Dataset items
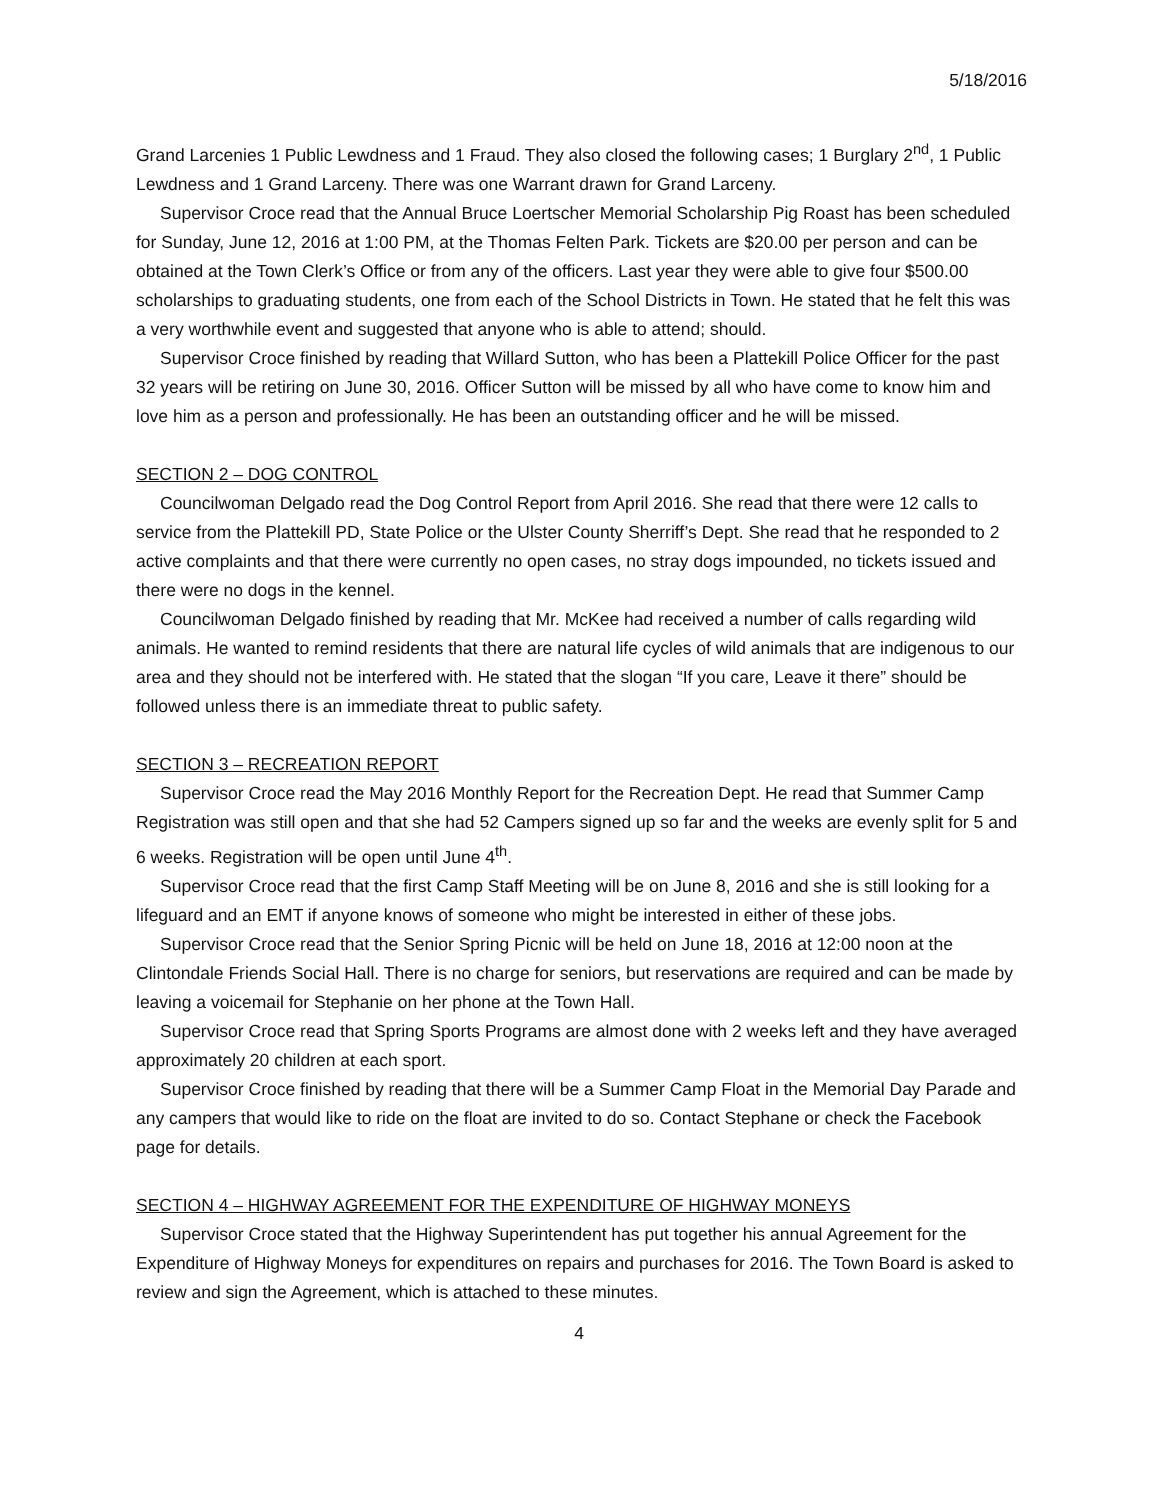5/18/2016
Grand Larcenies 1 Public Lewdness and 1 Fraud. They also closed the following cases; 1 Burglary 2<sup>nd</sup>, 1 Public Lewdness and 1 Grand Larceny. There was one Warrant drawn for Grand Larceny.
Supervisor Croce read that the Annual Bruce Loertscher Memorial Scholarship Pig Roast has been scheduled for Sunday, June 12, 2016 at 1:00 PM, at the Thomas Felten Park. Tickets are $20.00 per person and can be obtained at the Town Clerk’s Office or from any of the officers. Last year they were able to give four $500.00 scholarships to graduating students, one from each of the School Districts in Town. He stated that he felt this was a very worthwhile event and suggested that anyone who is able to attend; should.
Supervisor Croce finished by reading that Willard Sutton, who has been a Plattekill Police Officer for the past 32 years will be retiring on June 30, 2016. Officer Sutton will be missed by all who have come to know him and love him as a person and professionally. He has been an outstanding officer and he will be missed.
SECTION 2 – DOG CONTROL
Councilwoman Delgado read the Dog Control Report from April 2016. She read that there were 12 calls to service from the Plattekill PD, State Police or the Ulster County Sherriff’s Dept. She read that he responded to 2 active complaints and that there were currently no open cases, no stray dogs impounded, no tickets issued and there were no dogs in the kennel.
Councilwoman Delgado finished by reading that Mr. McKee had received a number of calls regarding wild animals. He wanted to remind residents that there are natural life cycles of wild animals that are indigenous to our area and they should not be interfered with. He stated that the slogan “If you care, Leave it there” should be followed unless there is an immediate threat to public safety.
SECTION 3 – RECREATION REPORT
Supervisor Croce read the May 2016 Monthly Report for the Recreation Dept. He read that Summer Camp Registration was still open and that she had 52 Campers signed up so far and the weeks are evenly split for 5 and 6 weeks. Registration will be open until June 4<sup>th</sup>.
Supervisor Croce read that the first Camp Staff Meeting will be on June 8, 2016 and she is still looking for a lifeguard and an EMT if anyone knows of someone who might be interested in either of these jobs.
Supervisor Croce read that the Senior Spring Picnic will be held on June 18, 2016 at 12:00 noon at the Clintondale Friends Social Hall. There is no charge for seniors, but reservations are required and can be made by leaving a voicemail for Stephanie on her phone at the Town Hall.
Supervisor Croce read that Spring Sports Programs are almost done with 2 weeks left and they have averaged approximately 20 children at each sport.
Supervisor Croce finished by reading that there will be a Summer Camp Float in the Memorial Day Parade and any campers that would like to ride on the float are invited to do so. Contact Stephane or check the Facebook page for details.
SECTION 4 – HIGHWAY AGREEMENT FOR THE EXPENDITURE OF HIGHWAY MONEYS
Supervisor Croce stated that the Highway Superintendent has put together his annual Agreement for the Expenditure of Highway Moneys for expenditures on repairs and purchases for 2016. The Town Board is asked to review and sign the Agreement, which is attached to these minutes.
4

■ Problem requirements
For the records above, tally the lines in which "Plattekill" appears, and give the number by itself.

■ Answer area
2